Кто её знает, чего она там увидела, о чём думала. Но только не кричала, не волновалась, а сидела неподвижно, как будто спала.
Уже день кончался, солнце закатывалось, а Скопа всё сидела, и было непонятно, живая она или уже мёртвая. Потом расправила крылья, поднялась высоко и улетела к берегу.
Больше она к нам не возвращалась.
VI
Улетела Скопа, но страхи мои не кончились. Куница проспится после сытного завтрака, станет рыскать по острову и…
Куницы-то – они злющие да кровожадные!
Хорошо ещё, что наш островок утром начал подплывать к берегу. Я и про капкан забыл, и про все опасности – стоял столбиком и глядел, как земля приближается.
«Только бы, – думаю, – вылезти на бережок, а там уж авось придумаю, что дальше делать»…

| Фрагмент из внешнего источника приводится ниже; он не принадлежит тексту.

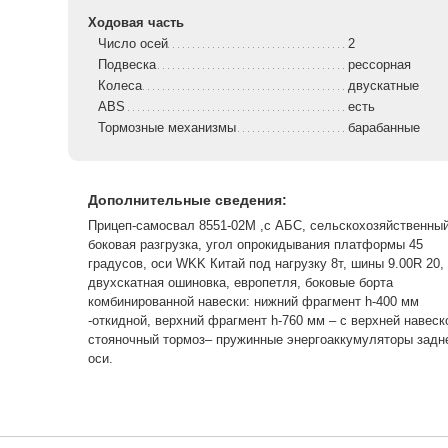
Ходовая часть
Число осей
2
Подвеска
рессорная
Колеса
двускатные
ABS
есть
Тормозные механизмы
барабанные
Дополнительные сведения:
Прицеп-самосвал 8551-02М ,с АБС, сельскохозяйственный
боковая разгрузка, угол опрокидывания платформы 45
градусов, оси WKK Китай под нагрузку 8т, шины 9.00R 20,
двухскатная ошиновка, европетля, боковые борта
комбинированной навески: нижний фрагмент h-400 мм
-откидной, верхний фрагмент h-760 мм – с верхней навеск
стояночный тормоз– пружинные энергоаккумуляторы задн
оси.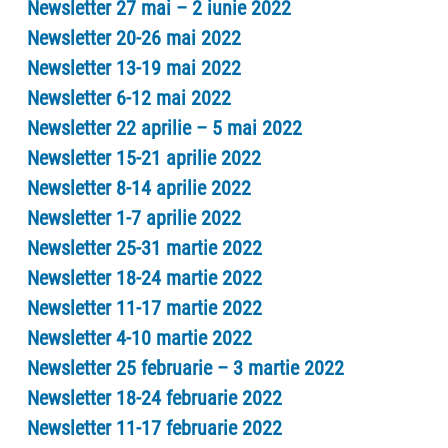
Newsletter 27 mai – 2 iunie 2022
Newsletter 20-26 mai 2022
Newsletter 13-19 mai 2022
Newsletter 6-12 mai 2022
Newsletter 22 aprilie – 5 mai 2022
Newsletter 15-21 aprilie 2022
Newsletter 8-14 aprilie 2022
Newsletter 1-7 aprilie 2022
Newsletter 25-31 martie 2022
Newsletter 18-24 martie 2022
Newsletter 11-17 martie 2022
Newsletter 4-10 martie 2022
Newsletter 25 februarie – 3 martie 2022
Newsletter 18-24 februarie 2022
Newsletter 11-17 februarie 2022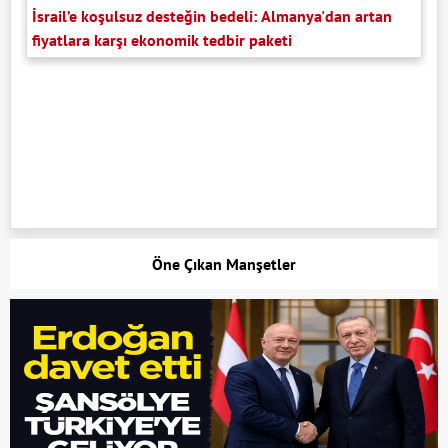
İsrail’e koşulsuz desteğin bedeli: Almanya'dan artan
fiyatlara karşı ekonomik tedbir paketi
Öne Çıkan Manşetler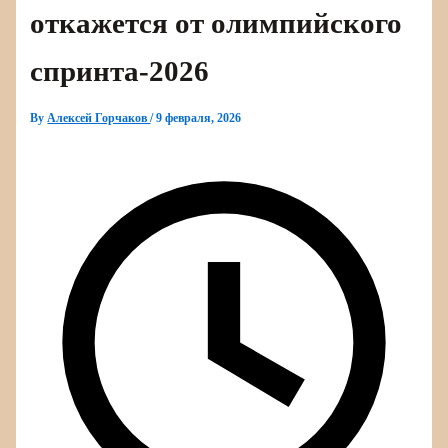
откажется от олимпийского
спринта-2026
By
Алексей Горчаков
/
9 февраля, 2026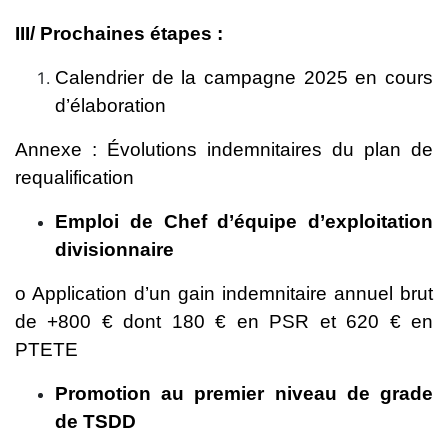
III/ Prochaines étapes :
Calendrier de la campagne 2025 en cours
d’élaboration
Annexe : Évolutions indemnitaires du plan de
requalification
Emploi de Chef d’équipe d’exploitation
divisionnaire
o Application d’un gain indemnitaire annuel brut
de +800 € dont 180 € en PSR et 620 € en
PTETE
Promotion au premier niveau de grade
de TSDD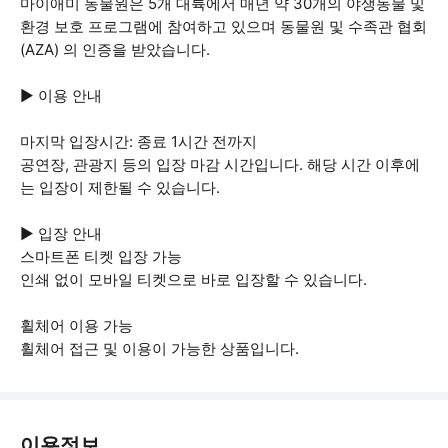
마이애미 동물원은 5개 대륙에서 매년 약 30개의 야생동물 및
환경 보호 프로그램에 참여하고 있으며 동물원 및 수족관 협회
(AZA) 의 인증을 받았습니다.
▶ 이용 안내
마지막 입장시간: 종료 1시간 전까지
공연장, 관광지 등의 입장 마감 시간입니다. 해당 시간 이후에
는 입장이 제한될 수 있습니다.
▶ 입장 안내
스마트폰 티켓 입장 가능
인쇄 없이 모바일 티켓으로 바로 입장할 수 있습니다.
휠체어 이용 가능
휠체어 접근 및 이용이 가능한 상품입니다.
이용정보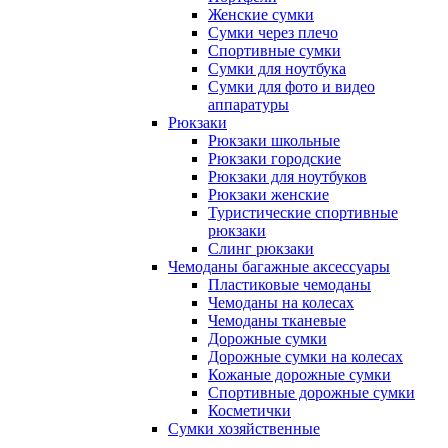
Женские сумки
Сумки через плечо
Спортивные сумки
Сумки для ноутбука
Сумки для фото и видео
аппаратуры
Рюкзаки
Рюкзаки школьные
Рюкзаки городские
Рюкзаки для ноутбуков
Рюкзаки женские
Туристические спортивные
рюкзаки
Слинг рюкзаки
Чемоданы багажные аксессуары
Пластиковые чемоданы
Чемоданы на колесах
Чемоданы тканевые
Дорожные сумки
Дорожные сумки на колесах
Кожаные дорожные сумки
Спортивные дорожные сумки
Косметички
Сумки хозяйственные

Вот уже виден луг зелёный, папоротники, кротовые кучки. Ещё немножко – и причалит наш остров.
Но тут новая беда стряслась. Наткнулись мы на мелкое место, на песчаную подводную горку; внизу зашуршало, заскреблось – и наш остров остановился.
Крепко мы застряли – даже сильный ветер не мог нас больше сдвинуть.
И самое обидное – до берега-то оставалось лапой подать! Всё до последнего листика вижу, а перебраться не могу: опять глубина начинается, прыгну в воду – и утону со своим капканом…
Днём началась гроза; в лесу многие деревья выворотило, и на нашем острове тоже упала сосна. Та самая, на которой Куница схоронилась.
Куница осталась цела, я видел, как она соскочила в воду, заколотила лапками и поплыла к берегу. Только хвостик торчком! Очень было завидно, что я так не могу.
Вот и остался я на острове один-одинёшенек. Бояться теперь некого, но и надежды на спасенье тоже нет…
Иногда птицы ко мне залетали, крысы водяные наведывались. Но долго никто не задерживался, – все могли перебираться, куда захотят. Один я ковылял на трёх лапах, как привязанный. А корма на острове оставалось всё меньше и меньше, и я понял, что скоро придётся мне помирать голодной смертью.
VII
Я подстриг до корней всю траву, обгрыз даже противно пахнущий багульник, начал жевать сосновую кору… А дни шли за днями, и озеро не мелело, оставалось таким же глубоким. И по-прежнему отделяла меня от берега широкая полоса воды.